Regulating marketplace players

The working group, as outlined by Treasury, would include itself, the Consumer Financial Protection Bureau, FDIC, the Federal Reserve, the Federal Trade Commission, the Comptroller’s Office, the Small Business Administration, the Securities and Exchange Commission, and a state banking official.

This recommendation, one of several made in the Treasury report, made reference to numerous commenters remarks about regulation of marketplace lenders or lack thereof.

In part this hinges on the way a given company’s program is structured, but the report indicated that many commenters opined concerning the role of the federal government in marketplace lending going forward. Some called for a bank-like regulatory regime, some called for a unified approach specifically for online lenders. And some thought current oversight suffices.

The report identified many facets to the overall concern about marketplace lending oversight. These included consumer protection issues, including potential erosion of fair-lending protections; a belief by some that small business borrowers need additional protection; concern over potential Bank Secrecy Act and anti-money-laundering exposures; and exposures to cybersecurity and fraud.

Additional factors included clear identification of who the true lender is in a marketplace transaction, and the view that some kind of “skin in the game” risk retention regime should be considered where that doesn’t exist for online lenders now.

Note that these are issues raised, and not necessarily Treasury viewpoints as reported in the document.

On the other hand, the report also reflected the possibility that marketplace lending in time could provide opportunities to expand access to credit to additional customers, including consumers, student borrowers, and small businesses.

Reaction to report

The report was released the day after the coming to light of a major upset at the large marketplace lender Lending Club resulted in the resignation of its CEO. This has been a period of turmoil for some players, with the stock prices of traded marketplace lenders suffering.

A canvass of websites of likely commentators on the Treasury report revealed comparatively light response.
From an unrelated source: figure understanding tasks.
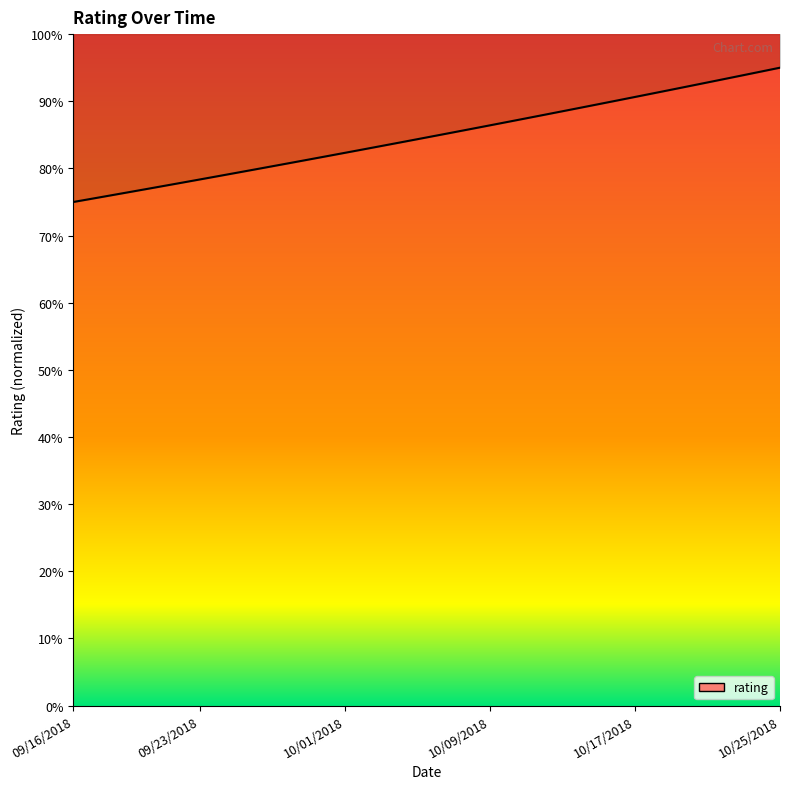

How many lines are shown in the chart?

1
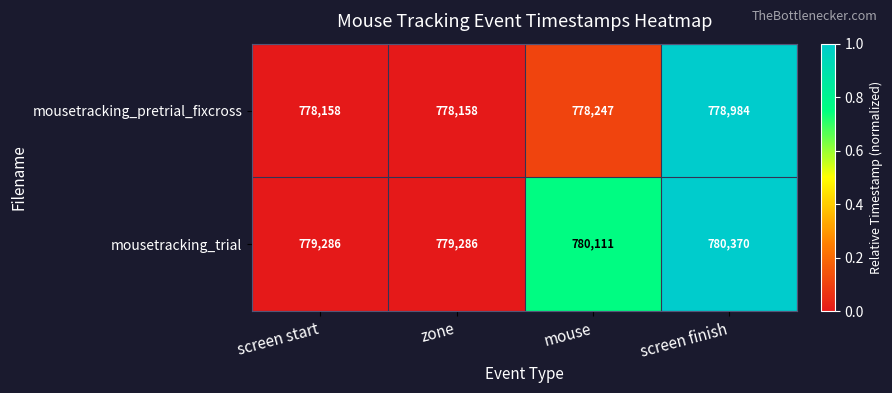

Reading left to right, extract all data points from this chart.

mousetracking_pretrial_fixcross: screen start=778158	zone=778158	mouse=778247	screen finish=778984
mousetracking_trial: screen start=779286	zone=779286	mouse=780111	screen finish=780370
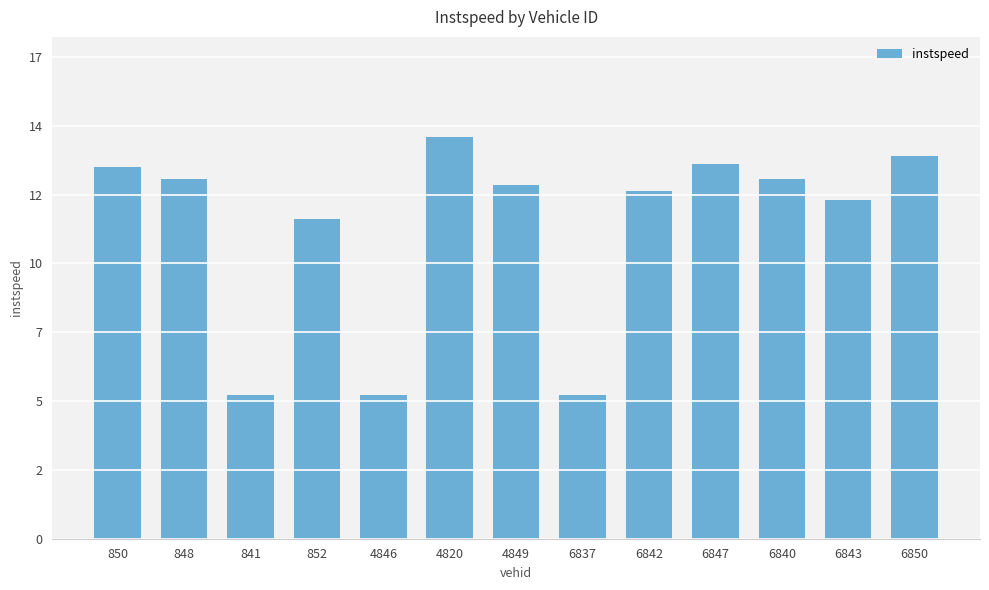

Reading left to right, extract all data points from this chart.

12.9	12.5	5.0	11.1	5.0	14.0	12.3	5.0	12.1	13.1	12.5	11.8	13.3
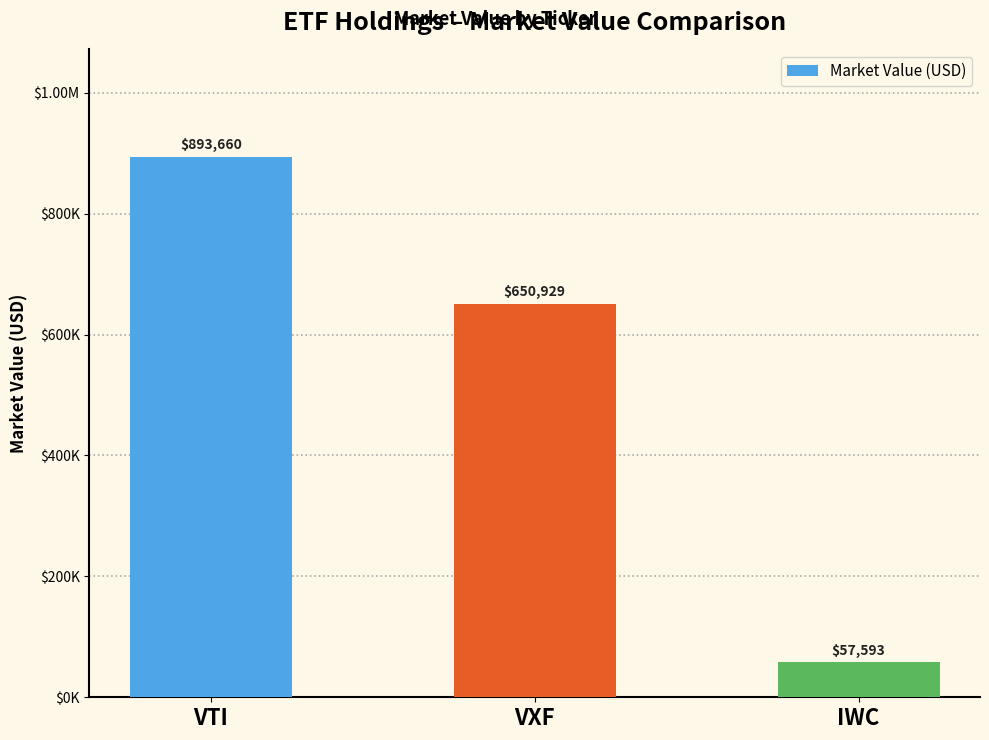

The value at VTI is 893660. True or false?

True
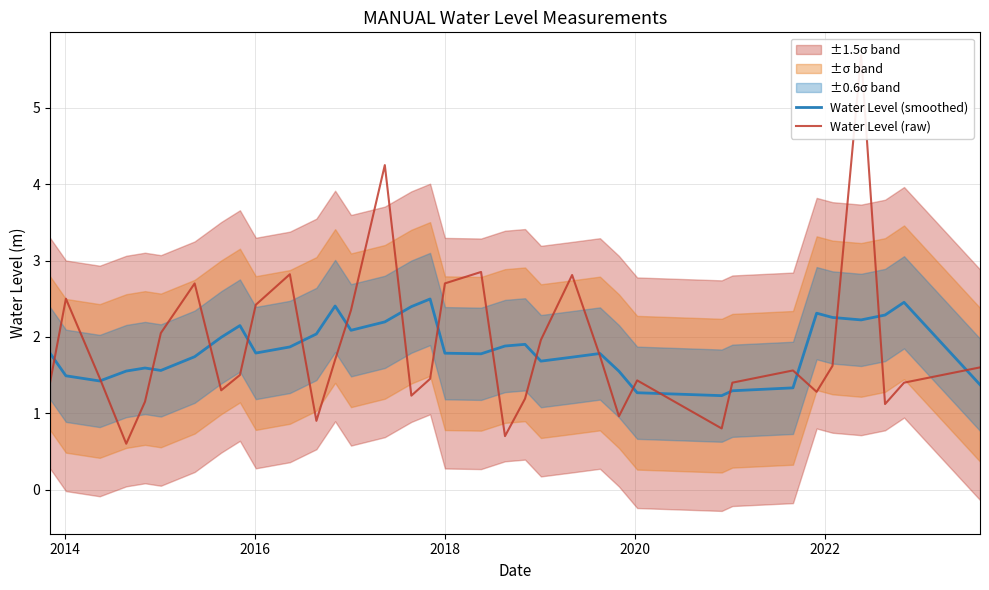

What is the minimum value for Water Level (smoothed)?

1.2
For example, a new association of such creditors, the Marketplace Lending Association, launched recently by Lending Club, Funding Circle, and Prosper, carried no comment about the long-awaited report.

Another organization, the Online Lenders Alliance, noted that the report confirmed the strong demand among consumers and businesses for online credit.

“What we need is a new way of looking at how financial products are delivered in the 21st century,” said Lisa McGreevy, president and CEO of the group. “OLA is committed to fostering new and innovative ways to ensure that consumers and businesses can access the responsible, fast, and convenient online loans. The Treasury report provides a framework for the government and online lending companies to work together to help expand online access for consumers and business customers.”

The American Bankers Association was alone among major banking associations to comment the same day about the report. (Other groups, including the Independent Community Bankers of America, had submitted comments during the Treasury’s process of gathering industry input, though thus far not in reaction to the report.)

“A policy ecosystem that supports innovation both inside and outside banks is wholeheartedly supported by the banking industry,” ABA said.

ABA resisted suggestions in the Treasury report that more legislation might be necessary.

“While there is much to support in Treasury’s recommendations, enacting more laws is not one of them,” said Rob Nichols, ABA president and CEO. “There are numerous laws today that ensure small business loans are made responsibly. What is needed is proactive oversight to ensure that rules are followed and borrowers are treated fairly regardless of the provider. Banks already have a culture of compliance and strong regulatory oversight which should be emulated by all credit providers.”